Sweden has launched a telephone number allowing people from around the world to talk to “a random Swede” about absolutely anything.
The initiative from the Swedish Tourist Association marks the 250th anniversary since the country became the first in the world to introduce a constitutional law to abolish censorship.
So-called ambassadors have signed up to answer the phone to people around the world "to show real Sweden - a unique country worth visiting," says Magnus Ling, general secretary and CEO of the Swedish Tourist Association.
According to Adweek, Mr Ling said: "In troubled times, many countries try to limit communication between people, but we want to do just the opposite."
"We are making Sweden the first country in the world with its own phone number and giving fellow Swedes the opportunity to answer the calls, express themselves and share their views, whatever they might be."
The Independent called +46 771 793 336 and spoke to 46-year-old Anna. She lives in the countryside just south of Jonkoping and works in environment and healthcare services for her local community.
Why did you decide to take part in this initiative?
“I think it’s really interesting to talk to other people and to share and to know about different countries.”

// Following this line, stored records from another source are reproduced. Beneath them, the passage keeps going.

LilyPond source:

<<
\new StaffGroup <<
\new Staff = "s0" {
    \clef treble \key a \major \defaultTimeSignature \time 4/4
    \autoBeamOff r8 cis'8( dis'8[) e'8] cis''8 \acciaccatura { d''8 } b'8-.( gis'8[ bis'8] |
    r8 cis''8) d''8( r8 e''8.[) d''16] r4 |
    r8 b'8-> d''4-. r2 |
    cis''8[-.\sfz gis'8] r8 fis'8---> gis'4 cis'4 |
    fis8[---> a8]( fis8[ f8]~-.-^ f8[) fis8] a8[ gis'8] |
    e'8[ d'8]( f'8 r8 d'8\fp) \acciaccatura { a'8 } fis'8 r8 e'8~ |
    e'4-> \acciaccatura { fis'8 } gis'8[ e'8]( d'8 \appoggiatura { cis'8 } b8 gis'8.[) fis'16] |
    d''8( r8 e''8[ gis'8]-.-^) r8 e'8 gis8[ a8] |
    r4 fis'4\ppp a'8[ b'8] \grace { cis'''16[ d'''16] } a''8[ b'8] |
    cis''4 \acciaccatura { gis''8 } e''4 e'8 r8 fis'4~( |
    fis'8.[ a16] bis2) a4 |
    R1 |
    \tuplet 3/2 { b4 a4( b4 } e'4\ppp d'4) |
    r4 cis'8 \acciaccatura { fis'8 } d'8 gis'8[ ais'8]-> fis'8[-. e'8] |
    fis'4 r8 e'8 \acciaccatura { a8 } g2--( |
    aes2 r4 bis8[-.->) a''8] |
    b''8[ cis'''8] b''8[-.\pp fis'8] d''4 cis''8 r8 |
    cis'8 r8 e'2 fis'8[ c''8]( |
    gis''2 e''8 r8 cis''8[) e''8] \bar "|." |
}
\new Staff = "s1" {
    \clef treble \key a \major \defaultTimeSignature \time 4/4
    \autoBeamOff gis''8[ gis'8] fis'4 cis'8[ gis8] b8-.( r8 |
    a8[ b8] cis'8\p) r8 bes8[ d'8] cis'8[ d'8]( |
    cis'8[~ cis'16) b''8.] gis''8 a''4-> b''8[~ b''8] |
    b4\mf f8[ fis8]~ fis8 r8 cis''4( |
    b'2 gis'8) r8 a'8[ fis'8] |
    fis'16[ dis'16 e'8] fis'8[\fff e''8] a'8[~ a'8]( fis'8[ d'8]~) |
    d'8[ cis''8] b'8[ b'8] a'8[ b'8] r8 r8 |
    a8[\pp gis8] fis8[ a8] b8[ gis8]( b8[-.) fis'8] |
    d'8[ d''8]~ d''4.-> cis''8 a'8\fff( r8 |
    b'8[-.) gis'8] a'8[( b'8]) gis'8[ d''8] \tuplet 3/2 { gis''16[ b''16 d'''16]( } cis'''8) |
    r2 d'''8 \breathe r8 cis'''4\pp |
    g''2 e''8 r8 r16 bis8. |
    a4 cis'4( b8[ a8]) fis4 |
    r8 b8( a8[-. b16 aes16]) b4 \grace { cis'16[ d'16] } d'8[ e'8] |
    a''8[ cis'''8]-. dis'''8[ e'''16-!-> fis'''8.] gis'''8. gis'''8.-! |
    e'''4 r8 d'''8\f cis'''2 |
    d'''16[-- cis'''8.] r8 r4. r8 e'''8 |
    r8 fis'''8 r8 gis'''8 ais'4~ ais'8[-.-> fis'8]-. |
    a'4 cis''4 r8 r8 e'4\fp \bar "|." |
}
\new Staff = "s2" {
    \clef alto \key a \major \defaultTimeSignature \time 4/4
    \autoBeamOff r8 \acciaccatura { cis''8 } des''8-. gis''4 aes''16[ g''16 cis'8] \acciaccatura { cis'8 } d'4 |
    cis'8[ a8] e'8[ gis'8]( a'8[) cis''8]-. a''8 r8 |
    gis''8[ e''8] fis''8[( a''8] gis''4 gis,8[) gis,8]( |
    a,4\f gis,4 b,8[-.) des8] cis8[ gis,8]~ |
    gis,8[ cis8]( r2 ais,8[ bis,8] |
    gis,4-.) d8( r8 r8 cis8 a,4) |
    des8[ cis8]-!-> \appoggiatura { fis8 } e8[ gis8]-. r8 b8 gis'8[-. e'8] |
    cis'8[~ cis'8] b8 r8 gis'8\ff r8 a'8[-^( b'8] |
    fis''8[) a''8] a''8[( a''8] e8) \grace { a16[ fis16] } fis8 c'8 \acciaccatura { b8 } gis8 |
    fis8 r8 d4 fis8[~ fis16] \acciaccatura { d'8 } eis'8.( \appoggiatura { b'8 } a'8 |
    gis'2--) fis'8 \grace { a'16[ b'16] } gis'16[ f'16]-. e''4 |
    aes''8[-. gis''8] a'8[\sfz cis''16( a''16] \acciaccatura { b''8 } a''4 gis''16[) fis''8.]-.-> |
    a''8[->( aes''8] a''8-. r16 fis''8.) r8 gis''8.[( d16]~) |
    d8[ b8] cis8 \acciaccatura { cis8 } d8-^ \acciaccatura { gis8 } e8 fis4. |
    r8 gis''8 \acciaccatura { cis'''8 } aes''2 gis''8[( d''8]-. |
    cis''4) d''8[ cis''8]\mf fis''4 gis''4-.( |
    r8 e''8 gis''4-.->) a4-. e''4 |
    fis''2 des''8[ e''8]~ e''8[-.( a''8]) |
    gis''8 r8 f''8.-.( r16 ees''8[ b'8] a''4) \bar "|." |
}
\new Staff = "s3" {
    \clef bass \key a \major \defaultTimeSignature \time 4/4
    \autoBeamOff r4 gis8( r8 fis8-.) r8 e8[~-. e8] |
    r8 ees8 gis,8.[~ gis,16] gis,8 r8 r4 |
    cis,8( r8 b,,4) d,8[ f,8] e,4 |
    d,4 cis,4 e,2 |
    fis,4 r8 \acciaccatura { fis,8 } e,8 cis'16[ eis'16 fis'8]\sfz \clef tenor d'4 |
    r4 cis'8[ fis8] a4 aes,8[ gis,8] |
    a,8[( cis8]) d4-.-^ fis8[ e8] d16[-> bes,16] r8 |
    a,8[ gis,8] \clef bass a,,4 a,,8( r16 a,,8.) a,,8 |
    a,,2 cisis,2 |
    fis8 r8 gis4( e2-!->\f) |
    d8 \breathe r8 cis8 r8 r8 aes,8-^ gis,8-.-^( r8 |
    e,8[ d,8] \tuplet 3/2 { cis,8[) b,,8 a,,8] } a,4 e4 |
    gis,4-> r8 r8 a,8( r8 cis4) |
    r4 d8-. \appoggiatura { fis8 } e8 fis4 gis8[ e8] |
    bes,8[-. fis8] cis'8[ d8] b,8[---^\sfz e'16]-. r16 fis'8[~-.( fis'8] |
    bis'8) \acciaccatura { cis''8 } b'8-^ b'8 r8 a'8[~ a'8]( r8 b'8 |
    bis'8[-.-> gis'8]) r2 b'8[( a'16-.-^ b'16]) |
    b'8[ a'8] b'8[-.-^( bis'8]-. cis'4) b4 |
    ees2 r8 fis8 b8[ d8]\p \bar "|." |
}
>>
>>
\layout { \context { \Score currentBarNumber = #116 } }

If I were to visit Sweden, where should I go?
“I would tell you to go to Stockholm, our capital. It’s really nice; it’s a little bit old-fashioned. And then I would recommend you to go to the north of Sweden, where I really come from, to see the mountains, to see the forests, to see the views from the mountains.”
Why should people come to Sweden?
“It’s peaceful. I have relatives in France and the first time they came here, they said: ‘It’s so peaceful, it’s calm.’ It’s not busy in the town. And the people are friendly. Not everywhere but most people, genuine Swedish people, are friendly.
What’s the best thing about Sweden?
“The nature. It’s not so polluted. It’s not destroyed. It’s clean here.”
Have you ever been to the UK?
“I have been to London.”
How is London different to Sweden?
“I love the big cities and interesting food and to see different people. But it’s more polluted and not [as] clean as the big cities in Sweden, I would say.”
If a refugee wanted to come to Sweden, what would you tell them?
“That the [atmosphere among people in Sweden] is not as friendly [as it used to be].”
“I think it’s okay to come here. But some people hate the refugees and it’s tougher. It wasn’t like that before. I think the Swedish people think they will take our welfare.”
What do you think about Zlatan [Zlatan Ibrahimovic, captain of Sweden's national football team]?
“I’m not a football fan at all. I just know he is famous and I have [heard] he has a temper.”
So far, the total call duration has reached more than nine days since the initiative was launched on Wednesday. And more than 5,600 calls have been made to random Swedes.
Of the incoming calls, 37 per cent have come from Turkey, followed by the US at 30 per cent and the UK at seven per cent.